Welcome!
I am Claude Whitmyer and this is my personal web site. I work as a free agent in the overlapping areas of the business, education and technology niches.
Writer, teacher, consultant—researcher and analyst—these are a few of the many hats I wear comfortably.
I connect to the core of my passion, the bliss I want to follow (grin), when I can work as a
- coach
- guide
- advisor
- mentor and
- livelihood guide
. . . to those who want to . . .
- do what they love
- live their values
- make a meaningful contribution and
- still pay the bills.
You can learn more about the two primary forms this takes
- one focusing on small, micro and one-person businesses
- the other working with individuals pursuing meaningful work through the application of mindfulness.
For 30 plus years, I have been the coordinator of the business and social network known as the Briarpatch (history); a network of friends in business aspiring to right livelihood and simple living).
Here are a few different forms of my life map:
- A Short Business Bio focusing on my virtual communications and collaboration at a distance work. (HTML)
- A Longer Version of that Bio (HTML)
- A Professional Résumé version of the same story. (164K-PDF)
- An Academic Style Curriculum Vitae version. (HTML)
I have written numerous articles and reviewsfor popular, professional and academic publications.
You can read my Author Bio at Smashwords.Com and find links to several volumes that are my latest work.
In addtion to numerous e-books I am an author of three print books so far:
- Mindfulness and Meaningful Work: Explorations in Right Livelihood, Parallax Press, 1994 (Foreword by Ernest Callenbach).
- In the Company of Others: Making Community in the Modern World, Tarcher/Putnam, 1993 (Foreword by Eric Utne).
- Running a One-Person Business, Tenspeed Press, 1989, Second Edition 1994 (Foreword by Tom Peters).
(Order my books from Amazon.Com.)
About FutureU™
In 1997 I co-founded The University of the Future, LLC (aka FutureU™) with my wife Gail Terry Grimes. Together we help people meet, learn and work together no matter where they are.
Our specialty is to use the process of choosing distance communications tools as an incubator for birthing, growing and maintaining highly productive and deeply rewarding virtual teams, virtual networks and online communities.
More and more in today’s economy, successful small businesses are relying on the age old business model of vendors in a town market. They are identifying their own strengths, skills and know how and finding the niche markets those can best serve. This approach to focusing on service to their customers, helping them solve their problems and meet their needs feels almost tribal. Engaging them in conversations, listening carefully, finding the tribes that their knowledge and skill sets can best serve feels very much like the traditional way that village market functions.
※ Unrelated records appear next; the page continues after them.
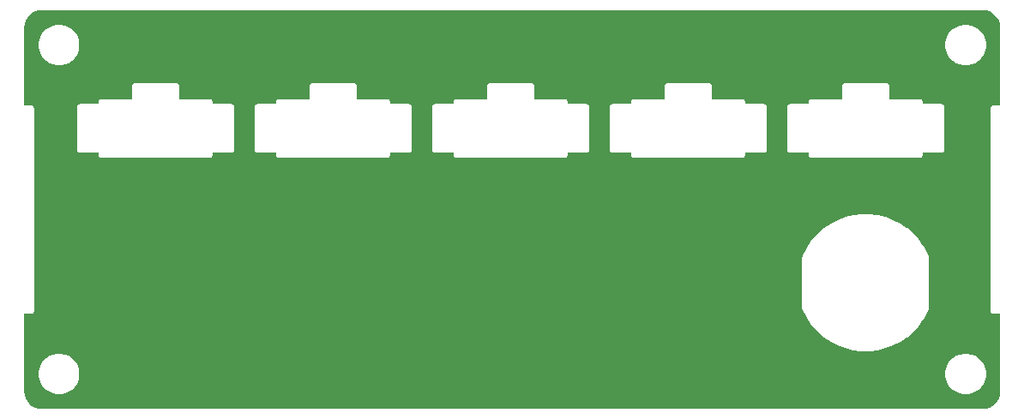
<source format=gbl>
G04*
G04 #@! TF.GenerationSoftware,Altium Limited,Altium Designer,23.0.1 (38)*
G04*
G04 Layer_Physical_Order=2*
G04 Layer_Color=16711680*
%FSLAX25Y25*%
%MOIN*%
G70*
G04*
G04 #@! TF.SameCoordinates,4576DBD2-755A-4E65-B73B-460D234F7A32*
G04*
G04*
G04 #@! TF.FilePolarity,Positive*
G04*
G01*
G75*
G36*
X107807Y256095D02*
X473555Y256095D01*
X473569Y256098D01*
X474873Y255969D01*
X476141Y255585D01*
X477309Y254960D01*
X478333Y254120D01*
X479173Y253096D01*
X479797Y251928D01*
X480182Y250661D01*
X480310Y249356D01*
X480308Y249342D01*
Y218968D01*
X477689D01*
X477260Y218883D01*
X476896Y218639D01*
X476653Y218276D01*
X476567Y217846D01*
Y139106D01*
X476653Y138677D01*
X476896Y138313D01*
X477260Y138070D01*
X477689Y137985D01*
X480308D01*
Y107610D01*
X480310Y107597D01*
X480182Y106292D01*
X479797Y105025D01*
X479173Y103857D01*
X478333Y102833D01*
X477309Y101992D01*
X476141Y101368D01*
X474873Y100984D01*
X473569Y100855D01*
X473555Y100858D01*
X107807D01*
X107793Y100855D01*
X106489Y100984D01*
X105221Y101368D01*
X104053Y101992D01*
X103030Y102833D01*
X102189Y103857D01*
X101565Y105025D01*
X101180Y106292D01*
X101052Y107597D01*
X101055Y107610D01*
Y137985D01*
X103673D01*
X104102Y138070D01*
X104466Y138313D01*
X104709Y138677D01*
X104795Y139106D01*
Y217846D01*
X104709Y218276D01*
X104466Y218639D01*
X104102Y218883D01*
X103673Y218968D01*
X101055D01*
Y249342D01*
X101052Y249356D01*
X101180Y250661D01*
X101565Y251928D01*
X102189Y253096D01*
X103030Y254120D01*
X104053Y254960D01*
X105221Y255585D01*
X106489Y255969D01*
X107793Y256098D01*
X107807Y256095D01*
D02*
G37*
%LPC*%
G36*
X115277Y250342D02*
X113723D01*
X112199Y250039D01*
X110763Y249445D01*
X109471Y248581D01*
X108372Y247482D01*
X107508Y246190D01*
X106913Y244754D01*
X106610Y243230D01*
Y241676D01*
X106913Y240151D01*
X107508Y238716D01*
X108372Y237423D01*
X109471Y236324D01*
X110763Y235461D01*
X112199Y234866D01*
X113723Y234563D01*
X115277D01*
X116801Y234866D01*
X118237Y235461D01*
X119529Y236324D01*
X120628Y237423D01*
X121492Y238716D01*
X122087Y240151D01*
X122390Y241676D01*
Y243230D01*
X122087Y244754D01*
X121492Y246190D01*
X120628Y247482D01*
X119529Y248581D01*
X118237Y249445D01*
X116801Y250039D01*
X115277Y250342D01*
D02*
G37*
G36*
X467639Y250342D02*
X466085D01*
X464561Y250039D01*
X463125Y249445D01*
X461833Y248581D01*
X460734Y247482D01*
X459870Y246190D01*
X459276Y244754D01*
X458972Y243230D01*
Y241676D01*
X459276Y240151D01*
X459870Y238716D01*
X460734Y237423D01*
X461833Y236324D01*
X463125Y235461D01*
X464561Y234866D01*
X466085Y234563D01*
X467639D01*
X469164Y234866D01*
X470599Y235461D01*
X471892Y236324D01*
X472991Y237423D01*
X473854Y238716D01*
X474449Y240151D01*
X474752Y241676D01*
Y243230D01*
X474449Y244754D01*
X473854Y246190D01*
X472991Y247482D01*
X471892Y248581D01*
X470599Y249445D01*
X469164Y250039D01*
X467639Y250342D01*
D02*
G37*
G36*
X436169Y227752D02*
X419831D01*
X419441Y227674D01*
X419110Y227453D01*
X418889Y227122D01*
X418811Y226732D01*
Y221453D01*
X406937D01*
X406547Y221375D01*
X406216Y221154D01*
X405995Y220823D01*
X405917Y220433D01*
Y219484D01*
X398472D01*
X398082Y219407D01*
X397751Y219185D01*
X397531Y218855D01*
X397453Y218465D01*
Y201535D01*
X397531Y201145D01*
X397751Y200815D01*
X398082Y200593D01*
X398472Y200516D01*
X405917D01*
Y199567D01*
X405995Y199177D01*
X406216Y198846D01*
X406547Y198625D01*
X406937Y198547D01*
X449063D01*
X449453Y198625D01*
X449784Y198846D01*
X450005Y199177D01*
X450083Y199567D01*
Y200516D01*
X457528D01*
X457918Y200593D01*
X458249Y200815D01*
X458469Y201145D01*
X458547Y201535D01*
Y218465D01*
X458469Y218855D01*
X458249Y219185D01*
X457918Y219407D01*
X457528Y219484D01*
X450083D01*
Y220433D01*
X450005Y220823D01*
X449784Y221154D01*
X449453Y221375D01*
X449063Y221453D01*
X437189D01*
Y226732D01*
X437111Y227122D01*
X436890Y227453D01*
X436559Y227674D01*
X436169Y227752D01*
D02*
G37*
G36*
X367169D02*
X350831D01*
X350441Y227674D01*
X350110Y227453D01*
X349889Y227122D01*
X349811Y226732D01*
Y221453D01*
X337937D01*
X337547Y221375D01*
X337216Y221154D01*
X336995Y220823D01*
X336917Y220433D01*
Y219484D01*
X329472D01*
X329082Y219407D01*
X328751Y219185D01*
X328531Y218855D01*
X328453Y218465D01*
Y201535D01*
X328531Y201145D01*
X328751Y200815D01*
X329082Y200593D01*
X329472Y200516D01*
X336917D01*
Y199567D01*
X336995Y199177D01*
X337216Y198846D01*
X337547Y198625D01*
X337937Y198547D01*
X380063D01*
X380453Y198625D01*
X380784Y198846D01*
X381005Y199177D01*
X381083Y199567D01*
Y200516D01*
X388528D01*
X388918Y200593D01*
X389248Y200815D01*
X389470Y201145D01*
X389547Y201535D01*
Y218465D01*
X389470Y218855D01*
X389248Y219185D01*
X388918Y219407D01*
X388528Y219484D01*
X381083D01*
Y220433D01*
X381005Y220823D01*
X380784Y221154D01*
X380453Y221375D01*
X380063Y221453D01*
X368189D01*
Y226732D01*
X368111Y227122D01*
X367890Y227453D01*
X367560Y227674D01*
X367169Y227752D01*
D02*
G37*
G36*
X298169D02*
X281831D01*
X281440Y227674D01*
X281110Y227453D01*
X280889Y227122D01*
X280811Y226732D01*
Y221453D01*
X268937D01*
X268547Y221375D01*
X268216Y221154D01*
X267995Y220823D01*
X267917Y220433D01*
Y219484D01*
X260472D01*
X260082Y219407D01*
X259752Y219185D01*
X259530Y218855D01*
X259453Y218465D01*
Y201535D01*
X259530Y201145D01*
X259752Y200815D01*
X260082Y200593D01*
X260472Y200516D01*
X267917D01*
Y199567D01*
X267995Y199177D01*
X268216Y198846D01*
X268547Y198625D01*
X268937Y198547D01*
X311063D01*
X311453Y198625D01*
X311784Y198846D01*
X312005Y199177D01*
X312083Y199567D01*
Y200516D01*
X319528D01*
X319918Y200593D01*
X320249Y200815D01*
X320469Y201145D01*
X320547Y201535D01*
Y218465D01*
X320469Y218855D01*
X320249Y219185D01*
X319918Y219407D01*
X319528Y219484D01*
X312083D01*
Y220433D01*
X312005Y220823D01*
X311784Y221154D01*
X311453Y221375D01*
X311063Y221453D01*
X299189D01*
Y226732D01*
X299111Y227122D01*
X298890Y227453D01*
X298559Y227674D01*
X298169Y227752D01*
D02*
G37*
G36*
X229169D02*
X212831D01*
X212440Y227674D01*
X212110Y227453D01*
X211889Y227122D01*
X211811Y226732D01*
Y221453D01*
X199937D01*
X199547Y221375D01*
X199216Y221154D01*
X198995Y220823D01*
X198917Y220433D01*
Y219484D01*
X191472D01*
X191082Y219407D01*
X190752Y219185D01*
X190531Y218855D01*
X190453Y218465D01*
Y201535D01*
X190531Y201145D01*
X190752Y200815D01*
X191082Y200593D01*
X191472Y200516D01*
X198917D01*
Y199567D01*
X198995Y199177D01*
X199216Y198846D01*
X199547Y198625D01*
X199937Y198547D01*
X242063D01*
X242453Y198625D01*
X242784Y198846D01*
X243005Y199177D01*
X243083Y199567D01*
Y200516D01*
X250528D01*
X250918Y200593D01*
X251249Y200815D01*
X251469Y201145D01*
X251547Y201535D01*
Y218465D01*
X251469Y218855D01*
X251249Y219185D01*
X250918Y219407D01*
X250528Y219484D01*
X243083D01*
Y220433D01*
X243005Y220823D01*
X242784Y221154D01*
X242453Y221375D01*
X242063Y221453D01*
X230189D01*
Y226732D01*
X230111Y227122D01*
X229890Y227453D01*
X229559Y227674D01*
X229169Y227752D01*
D02*
G37*
G36*
X160169D02*
X143831D01*
X143440Y227674D01*
X143110Y227453D01*
X142889Y227122D01*
X142811Y226732D01*
Y221453D01*
X130937D01*
X130547Y221375D01*
X130216Y221154D01*
X129995Y220823D01*
X129917Y220433D01*
Y219484D01*
X122472D01*
X122082Y219407D01*
X121751Y219185D01*
X121530Y218855D01*
X121453Y218465D01*
Y201535D01*
X121530Y201145D01*
X121751Y200815D01*
X122082Y200593D01*
X122472Y200516D01*
X129917D01*
Y199567D01*
X129995Y199177D01*
X130216Y198846D01*
X130547Y198625D01*
X130937Y198547D01*
X173063D01*
X173453Y198625D01*
X173784Y198846D01*
X174005Y199177D01*
X174083Y199567D01*
Y200516D01*
X181528D01*
X181918Y200593D01*
X182248Y200815D01*
X182469Y201145D01*
X182547Y201535D01*
Y218465D01*
X182469Y218855D01*
X182248Y219185D01*
X181918Y219407D01*
X181528Y219484D01*
X174083D01*
Y220433D01*
X174005Y220823D01*
X173784Y221154D01*
X173453Y221375D01*
X173063Y221453D01*
X161189D01*
Y226732D01*
X161111Y227122D01*
X160890Y227453D01*
X160559Y227674D01*
X160169Y227752D01*
D02*
G37*
G36*
X426494Y176610D02*
X426434Y176598D01*
X426374Y176603D01*
X423382Y176250D01*
X423324Y176231D01*
X423264Y176229D01*
X420334Y175526D01*
X420279Y175501D01*
X420219Y175492D01*
X417392Y174451D01*
X417340Y174419D01*
X417282Y174403D01*
X414596Y173037D01*
X414549Y173000D01*
X414493Y172977D01*
X411986Y171305D01*
X411943Y171263D01*
X411890Y171233D01*
X409597Y169279D01*
X409559Y169232D01*
X409510Y169196D01*
X407462Y166987D01*
X407430Y166935D01*
X407386Y166894D01*
X405611Y164460D01*
X405585Y164405D01*
X405546Y164359D01*
X404069Y161733D01*
X404050Y161676D01*
X404016Y161625D01*
X403437Y160235D01*
X403437Y160234D01*
X403436Y160233D01*
X403397Y160039D01*
X403358Y159845D01*
X403359Y159844D01*
X403358Y159843D01*
X403358Y140157D01*
X403359Y140156D01*
X403358Y140155D01*
X403396Y139967D01*
X403436Y139767D01*
X403437Y139766D01*
X403437Y139765D01*
X404016Y138375D01*
X404050Y138324D01*
X404069Y138267D01*
X405546Y135641D01*
X405585Y135595D01*
X405611Y135540D01*
X407386Y133106D01*
X407430Y133065D01*
X407462Y133013D01*
X409510Y130804D01*
X409559Y130768D01*
X409597Y130721D01*
X411890Y128767D01*
X411943Y128737D01*
X411986Y128695D01*
X414493Y127023D01*
X414549Y127000D01*
X414596Y126963D01*
X417282Y125597D01*
X417340Y125581D01*
X417392Y125549D01*
X420219Y124508D01*
X420279Y124499D01*
X420334Y124474D01*
X423264Y123772D01*
X423324Y123769D01*
X423382Y123750D01*
X426374Y123397D01*
X426434Y123402D01*
X426494Y123390D01*
X429506Y123390D01*
X429566Y123402D01*
X429626Y123397D01*
X432618Y123750D01*
X432676Y123769D01*
X432736Y123772D01*
X435666Y124474D01*
X435721Y124499D01*
X435781Y124508D01*
X438608Y125549D01*
X438660Y125581D01*
X438718Y125597D01*
X441404Y126963D01*
X441451Y127000D01*
X441507Y127023D01*
X444014Y128695D01*
X444057Y128737D01*
X444110Y128767D01*
X446403Y130721D01*
X446441Y130768D01*
X446490Y130804D01*
X448538Y133013D01*
X448570Y133065D01*
X448614Y133106D01*
X450389Y135540D01*
X450415Y135595D01*
X450454Y135641D01*
X451931Y138267D01*
X451950Y138324D01*
X451984Y138375D01*
X452563Y139765D01*
X452563Y139766D01*
X452564Y139767D01*
X452603Y139961D01*
X452642Y140155D01*
X452641Y140156D01*
X452642Y140157D01*
X452642Y159843D01*
X452641Y159844D01*
X452642Y159845D01*
X452604Y160033D01*
X452564Y160233D01*
X452563Y160234D01*
X452563Y160235D01*
X451984Y161625D01*
X451950Y161676D01*
X451931Y161733D01*
X450454Y164359D01*
X450415Y164405D01*
X450389Y164460D01*
X448614Y166894D01*
X448570Y166935D01*
X448538Y166987D01*
X446490Y169196D01*
X446441Y169232D01*
X446403Y169279D01*
X444110Y171233D01*
X444057Y171263D01*
X444014Y171305D01*
X441507Y172977D01*
X441451Y173000D01*
X441404Y173037D01*
X438718Y174403D01*
X438660Y174419D01*
X438608Y174451D01*
X435781Y175492D01*
X435721Y175501D01*
X435666Y175526D01*
X432736Y176229D01*
X432676Y176231D01*
X432618Y176250D01*
X429626Y176603D01*
X429566Y176598D01*
X429506Y176610D01*
X426494Y176610D01*
D02*
G37*
G36*
X115277Y122390D02*
X113723D01*
X112199Y122087D01*
X110763Y121492D01*
X109471Y120628D01*
X108372Y119529D01*
X107508Y118237D01*
X106913Y116801D01*
X106610Y115277D01*
Y113723D01*
X106913Y112199D01*
X107508Y110763D01*
X108372Y109471D01*
X109471Y108372D01*
X110763Y107508D01*
X112199Y106913D01*
X113723Y106610D01*
X115277D01*
X116801Y106913D01*
X118237Y107508D01*
X119529Y108372D01*
X120628Y109471D01*
X121492Y110763D01*
X122087Y112199D01*
X122390Y113723D01*
Y115277D01*
X122087Y116801D01*
X121492Y118237D01*
X120628Y119529D01*
X119529Y120628D01*
X118237Y121492D01*
X116801Y122087D01*
X115277Y122390D01*
D02*
G37*
G36*
X467639Y122390D02*
X466085D01*
X464561Y122087D01*
X463125Y121492D01*
X461833Y120628D01*
X460734Y119529D01*
X459870Y118237D01*
X459276Y116801D01*
X458972Y115277D01*
Y113723D01*
X459276Y112199D01*
X459870Y110763D01*
X460734Y109471D01*
X461833Y108372D01*
X463125Y107508D01*
X464561Y106913D01*
X466085Y106610D01*
X467639D01*
X469164Y106913D01*
X470599Y107508D01*
X471892Y108372D01*
X472991Y109471D01*
X473854Y110763D01*
X474449Y112199D01*
X474752Y113723D01*
Y115277D01*
X474449Y116801D01*
X473854Y118237D01*
X472991Y119529D01*
X471892Y120628D01*
X470599Y121492D01*
X469164Y122087D01*
X467639Y122390D01*
D02*
G37*
%LPD*%
M02*

</source>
And then there is the Internet—today’s great equalizer—it allows small businesses to compete with larger ones in ways not possible even 10 or 15 years ago. Now you can create niche businesses to serve an almost limitless number of niche markets.
It was this transition to niche-focused business models supported by an Internet platform that led me (and Gail) from our life-long consulting on traditional business matters to the inclusion of working, learning, and collaborating at a distance in our portfolio. As you might guess, we have naturally helped many small, micro and one-person businesses and non-profits to learn how to take advantage of the best advantage of the Internet. And, we are among those that have been doing this the longest.
Ironically, though, because of our expertise in this area, we have been sought out larger organizations in the corporate, government, healthcare, and higher education arenas. These bigger clients have varied widely in both sector and geography. Here’s a few examples, among many, of those we have worked with to develop online communities and use the Internet for meeting, working in teams and delivering training or educational content:
- American Hospital Association’s Healthcare Forum Fellowship programs
- NASA Astrobiology Institute
- Health Sciences Simulation Center at Samuel Merritt University in Oakland, California
- The Big Apple Green Business Virtual Network sponsored by the Consortium for Worker Education in New York City
- Open Learning Division of Thomson Rivers University in British Columbia
- Universidad Interamericana de Puerto Rico, Recinto de Arecibo
- King Abdul Aziz University in Jeddah, Saudi Arabia.
Our primary focus is still the smaller organizations, but we continue to serve larger ones as the come along.